A Story In Parts: The Saga of Coming Out

Editor’s note: This article was initially published in The Daily Gazette, Swarthmore’s online, daily newspaper founded in Fall 1996. As of Fall 2018, the DG has merged with The Phoenix. See the about page to read more about the DG.

In order to support Coming Out Week, the Gazette hopes to publish the coming out stories of queer students and their allies all week. We’re still looking for more, so please consider sending yours in: we’re happy to publish anonymously if you so desire.

I’ve always thought that associating the image of coming out of a closet with telling people about one’s sexuality is a pretty crappy practice. Exiting a closet, like being punched in the stomach, is something clear, immediate, and palpable; one second you’re in, the next you’re out. “Coming out,” at least in my experience, is nothing like that. It’s a gradual, occasionally painful, sometimes uncontrollable, and consistently uncomfortable process. My personal, slightly convoluted story is best told divided into two (and a half) separate phases:

Phase 1 — The Tacit Coming Out, or: “How the hell does the entire school already know?”

Some time during ninth grade, I mentally put the pieces together: not interested in girls plus attracted to guys equals Yoel is gay. I started off slowly, telling only my closest of friends, gradually expanding the circle of people “in the know” while keeping the process under my careful control. Everything was going according to my Master Coming-Out Plan, until one day, I started getting peppered at school with questions along the lines of: “Is it true you’re gay?” or, “Guess what I just heard!” or, “Want to go shopping?” Spreading like wildfire through Atlantic High School’s many gossip channels was the news of my sexuality. There was no telling who breached the tacit confidentiality agreement. There was no containing it. Without my consent, I had more or less been shoved out of the closet.

Except at home.

At home, I (inadvertently) gave my parents hints of my sexuality without taking the apocalyptic leap of telling them. In retrospect, none of them were particularly subtle: designer denim; a rainbow pin on my backpack; coming home from an outing with a male “friend” with a massive hickey on my neck; campy pop music. The hickey ended up being what broke my mother’s wall of silence, with her posing the outraged question, “Yoel, are you gay?”

I froze.
I lied.

I wore a turtleneck and used concealer. The hickey went away. The suspicious glances stopped. I hid my relationships. Phase 1, the Cold War of coming out, continued mostly undisturbed for four years.

Phase 2 — The Dam Bursts, or: “How to get your parents to stop calling for a week.”
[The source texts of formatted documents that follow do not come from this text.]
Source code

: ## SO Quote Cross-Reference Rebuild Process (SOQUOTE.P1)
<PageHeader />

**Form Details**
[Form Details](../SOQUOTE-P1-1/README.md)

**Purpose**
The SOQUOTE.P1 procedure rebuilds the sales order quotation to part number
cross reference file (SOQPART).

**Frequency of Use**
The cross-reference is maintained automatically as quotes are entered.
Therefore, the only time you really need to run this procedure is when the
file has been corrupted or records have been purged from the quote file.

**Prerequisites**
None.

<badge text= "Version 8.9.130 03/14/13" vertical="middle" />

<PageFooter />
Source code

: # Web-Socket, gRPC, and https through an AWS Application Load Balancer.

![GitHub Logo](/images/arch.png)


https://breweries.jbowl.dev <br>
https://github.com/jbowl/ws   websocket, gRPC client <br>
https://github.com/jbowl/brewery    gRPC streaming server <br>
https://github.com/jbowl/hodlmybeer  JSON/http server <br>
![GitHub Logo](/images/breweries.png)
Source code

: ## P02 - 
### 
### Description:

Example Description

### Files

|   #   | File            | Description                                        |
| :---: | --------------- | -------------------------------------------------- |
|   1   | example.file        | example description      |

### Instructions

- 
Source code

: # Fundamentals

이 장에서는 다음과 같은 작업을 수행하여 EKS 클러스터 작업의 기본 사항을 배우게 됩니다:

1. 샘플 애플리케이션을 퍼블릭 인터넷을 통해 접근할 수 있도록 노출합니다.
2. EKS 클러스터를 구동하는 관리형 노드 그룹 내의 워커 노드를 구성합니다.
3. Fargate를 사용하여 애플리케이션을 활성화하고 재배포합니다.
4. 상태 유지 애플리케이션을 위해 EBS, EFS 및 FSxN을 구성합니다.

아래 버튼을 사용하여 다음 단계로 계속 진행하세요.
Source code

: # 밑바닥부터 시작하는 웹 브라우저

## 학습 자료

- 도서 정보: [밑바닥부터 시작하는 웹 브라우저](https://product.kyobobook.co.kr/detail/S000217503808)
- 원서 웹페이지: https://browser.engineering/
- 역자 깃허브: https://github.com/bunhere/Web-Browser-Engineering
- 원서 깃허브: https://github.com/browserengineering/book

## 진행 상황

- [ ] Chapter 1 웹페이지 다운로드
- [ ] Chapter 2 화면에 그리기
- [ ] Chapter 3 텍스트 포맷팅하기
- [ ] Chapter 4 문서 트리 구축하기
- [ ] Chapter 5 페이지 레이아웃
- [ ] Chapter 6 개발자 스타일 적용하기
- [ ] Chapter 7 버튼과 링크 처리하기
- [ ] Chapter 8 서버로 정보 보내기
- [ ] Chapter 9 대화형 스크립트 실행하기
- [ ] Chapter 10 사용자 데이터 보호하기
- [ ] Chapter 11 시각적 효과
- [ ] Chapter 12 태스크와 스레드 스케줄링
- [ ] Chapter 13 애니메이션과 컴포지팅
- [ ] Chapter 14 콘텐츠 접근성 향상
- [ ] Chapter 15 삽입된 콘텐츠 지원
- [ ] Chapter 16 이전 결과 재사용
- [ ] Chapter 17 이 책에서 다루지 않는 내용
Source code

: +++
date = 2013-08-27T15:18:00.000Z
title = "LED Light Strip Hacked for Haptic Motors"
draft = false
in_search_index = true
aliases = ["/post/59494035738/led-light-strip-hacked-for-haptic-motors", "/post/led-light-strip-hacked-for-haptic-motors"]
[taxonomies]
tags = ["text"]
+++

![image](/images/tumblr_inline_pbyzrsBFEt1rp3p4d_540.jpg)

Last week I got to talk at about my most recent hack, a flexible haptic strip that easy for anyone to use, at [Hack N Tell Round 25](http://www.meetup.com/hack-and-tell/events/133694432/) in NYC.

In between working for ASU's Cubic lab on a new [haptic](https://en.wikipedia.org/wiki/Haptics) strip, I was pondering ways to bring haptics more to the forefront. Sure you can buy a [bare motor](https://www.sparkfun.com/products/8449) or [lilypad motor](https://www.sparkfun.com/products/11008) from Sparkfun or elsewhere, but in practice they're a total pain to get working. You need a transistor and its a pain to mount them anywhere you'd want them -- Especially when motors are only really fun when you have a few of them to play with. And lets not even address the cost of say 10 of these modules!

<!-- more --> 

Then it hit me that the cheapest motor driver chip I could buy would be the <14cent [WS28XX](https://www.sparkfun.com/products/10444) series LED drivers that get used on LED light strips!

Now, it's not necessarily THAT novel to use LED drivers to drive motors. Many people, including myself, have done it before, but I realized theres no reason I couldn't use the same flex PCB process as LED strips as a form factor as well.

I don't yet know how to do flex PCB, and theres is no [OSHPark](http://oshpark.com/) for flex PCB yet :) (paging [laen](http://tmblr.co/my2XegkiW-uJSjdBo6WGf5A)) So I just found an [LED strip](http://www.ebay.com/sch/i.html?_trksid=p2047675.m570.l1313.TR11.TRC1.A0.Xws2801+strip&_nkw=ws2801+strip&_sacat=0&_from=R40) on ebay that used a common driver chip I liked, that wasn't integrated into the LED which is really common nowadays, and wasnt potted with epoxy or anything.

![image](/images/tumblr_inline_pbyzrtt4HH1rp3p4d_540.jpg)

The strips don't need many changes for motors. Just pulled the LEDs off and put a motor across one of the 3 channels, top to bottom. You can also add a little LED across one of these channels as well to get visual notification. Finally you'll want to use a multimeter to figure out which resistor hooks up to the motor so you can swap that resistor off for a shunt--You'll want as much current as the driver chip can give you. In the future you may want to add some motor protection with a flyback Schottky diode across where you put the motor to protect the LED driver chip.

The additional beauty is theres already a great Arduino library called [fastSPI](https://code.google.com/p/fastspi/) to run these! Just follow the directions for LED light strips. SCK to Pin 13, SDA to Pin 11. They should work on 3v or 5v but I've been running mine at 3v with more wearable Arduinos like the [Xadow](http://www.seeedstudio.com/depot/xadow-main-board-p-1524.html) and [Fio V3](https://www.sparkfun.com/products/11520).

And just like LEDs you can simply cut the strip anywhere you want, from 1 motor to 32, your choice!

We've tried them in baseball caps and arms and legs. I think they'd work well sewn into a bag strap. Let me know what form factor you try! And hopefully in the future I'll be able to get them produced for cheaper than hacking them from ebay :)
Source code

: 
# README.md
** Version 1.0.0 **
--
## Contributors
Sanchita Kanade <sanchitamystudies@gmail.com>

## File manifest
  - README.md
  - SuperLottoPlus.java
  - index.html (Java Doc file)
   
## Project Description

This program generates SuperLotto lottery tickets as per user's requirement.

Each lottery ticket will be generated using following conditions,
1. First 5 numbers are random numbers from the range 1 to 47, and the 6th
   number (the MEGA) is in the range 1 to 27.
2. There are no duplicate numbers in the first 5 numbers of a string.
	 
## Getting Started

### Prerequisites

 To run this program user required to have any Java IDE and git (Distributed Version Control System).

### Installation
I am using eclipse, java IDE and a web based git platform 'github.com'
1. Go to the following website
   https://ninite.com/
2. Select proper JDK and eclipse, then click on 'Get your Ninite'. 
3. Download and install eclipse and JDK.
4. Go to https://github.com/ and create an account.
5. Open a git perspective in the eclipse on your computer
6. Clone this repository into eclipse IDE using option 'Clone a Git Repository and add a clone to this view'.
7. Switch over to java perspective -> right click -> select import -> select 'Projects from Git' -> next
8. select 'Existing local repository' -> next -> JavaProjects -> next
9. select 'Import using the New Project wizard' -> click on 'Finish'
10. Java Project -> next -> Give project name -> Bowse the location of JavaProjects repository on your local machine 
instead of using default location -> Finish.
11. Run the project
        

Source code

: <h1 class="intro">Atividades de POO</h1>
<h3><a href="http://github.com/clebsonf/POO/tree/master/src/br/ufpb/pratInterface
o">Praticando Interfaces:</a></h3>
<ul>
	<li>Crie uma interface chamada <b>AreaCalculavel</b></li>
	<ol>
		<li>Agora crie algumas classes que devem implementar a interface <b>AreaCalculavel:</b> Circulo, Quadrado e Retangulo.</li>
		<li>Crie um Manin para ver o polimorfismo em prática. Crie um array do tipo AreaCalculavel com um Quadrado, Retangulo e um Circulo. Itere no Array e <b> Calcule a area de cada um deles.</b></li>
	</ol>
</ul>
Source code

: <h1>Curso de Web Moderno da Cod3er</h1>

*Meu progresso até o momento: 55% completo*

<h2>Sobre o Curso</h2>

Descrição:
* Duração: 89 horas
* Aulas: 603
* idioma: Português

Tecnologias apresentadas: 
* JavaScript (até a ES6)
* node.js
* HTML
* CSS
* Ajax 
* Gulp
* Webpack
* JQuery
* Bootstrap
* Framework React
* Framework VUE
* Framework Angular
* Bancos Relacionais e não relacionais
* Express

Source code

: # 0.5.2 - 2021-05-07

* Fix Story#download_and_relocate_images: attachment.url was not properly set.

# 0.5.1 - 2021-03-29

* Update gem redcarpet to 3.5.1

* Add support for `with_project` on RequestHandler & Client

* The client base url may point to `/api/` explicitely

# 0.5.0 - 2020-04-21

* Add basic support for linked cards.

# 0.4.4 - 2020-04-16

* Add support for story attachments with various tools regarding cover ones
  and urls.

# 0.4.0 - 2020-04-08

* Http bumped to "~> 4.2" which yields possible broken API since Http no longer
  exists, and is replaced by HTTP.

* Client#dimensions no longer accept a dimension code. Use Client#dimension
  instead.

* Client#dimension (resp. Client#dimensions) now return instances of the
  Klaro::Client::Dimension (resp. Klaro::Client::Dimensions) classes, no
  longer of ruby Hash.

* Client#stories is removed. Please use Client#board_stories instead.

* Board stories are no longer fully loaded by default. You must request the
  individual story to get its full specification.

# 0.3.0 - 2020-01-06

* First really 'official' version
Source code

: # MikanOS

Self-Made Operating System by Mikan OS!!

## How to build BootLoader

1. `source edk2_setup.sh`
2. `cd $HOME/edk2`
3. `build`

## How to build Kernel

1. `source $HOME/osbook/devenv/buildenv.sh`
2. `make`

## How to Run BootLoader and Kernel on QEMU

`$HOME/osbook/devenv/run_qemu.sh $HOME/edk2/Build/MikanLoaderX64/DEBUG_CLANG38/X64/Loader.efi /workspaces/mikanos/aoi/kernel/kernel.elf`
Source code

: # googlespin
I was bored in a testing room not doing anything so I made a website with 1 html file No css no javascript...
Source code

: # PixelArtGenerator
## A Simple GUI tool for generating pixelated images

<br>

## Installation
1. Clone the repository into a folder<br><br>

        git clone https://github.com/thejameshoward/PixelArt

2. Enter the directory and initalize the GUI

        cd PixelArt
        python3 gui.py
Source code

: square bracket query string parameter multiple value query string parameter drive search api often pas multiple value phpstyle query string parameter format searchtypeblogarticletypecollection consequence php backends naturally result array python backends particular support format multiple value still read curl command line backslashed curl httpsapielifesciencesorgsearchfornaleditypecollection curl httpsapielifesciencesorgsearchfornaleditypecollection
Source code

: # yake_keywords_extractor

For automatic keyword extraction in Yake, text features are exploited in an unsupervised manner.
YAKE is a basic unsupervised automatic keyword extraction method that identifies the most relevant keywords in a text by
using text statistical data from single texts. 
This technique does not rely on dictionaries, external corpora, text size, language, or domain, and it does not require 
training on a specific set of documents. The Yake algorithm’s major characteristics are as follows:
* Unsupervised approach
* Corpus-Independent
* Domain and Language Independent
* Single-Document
I arrived at Swarthmore in September, and in the bustle of orientation and beginning classes, I found it increasingly easy to ignore the promise I made to myself to tell my parents. Maybe it was all the homework, or the alignment of the stars, or some particularly unsettling food from Sharples, but one Friday afternoon a few weeks after the start of classes this semester, I slammed out an e-mail to my parents starting with the following line:

“In the effort of moving towards a more trusting relationship between us, I’m going to tell you something I ought to have told you years ago, if only I had the strength of character to do so: I’m gay.”

My head spinning, scarcely considering the consequences, I clicked “send,” turned off my computer and cell phone, and took the train to Philadelphia for the evening. By the time I returned to campus, my parents had had time to read the e-mail (as an agitated note from my sister informed me), and were, in their words “processing.” Processing, it turns out, takes exactly one week to run its course, a week during which my (ordinarily very in-contact) family in Florida was to remain incommunicado.

Phase 2.5 — Ongoing, or: “The first rule of having a gay son is, you don’t talk about having a gay son.”

As I write this, I’m nearing the end of my first visit in Florida since coming out. Not knowing what to expect, I boarded the plane to Fort Lauderdale with more than a little trepidation; would things be completely awkward? It turns out, no, they’re not. My parents, kind liberal people that they are, seem to have reached an equilibrium where they can accept my homosexuality, so long as no one mentions it. By their logic, being gay isn’t bad, per se, but if you want to keep the peace, discussing it is completely taboo.

And at least for the moment, that’s all I really could have hoped for.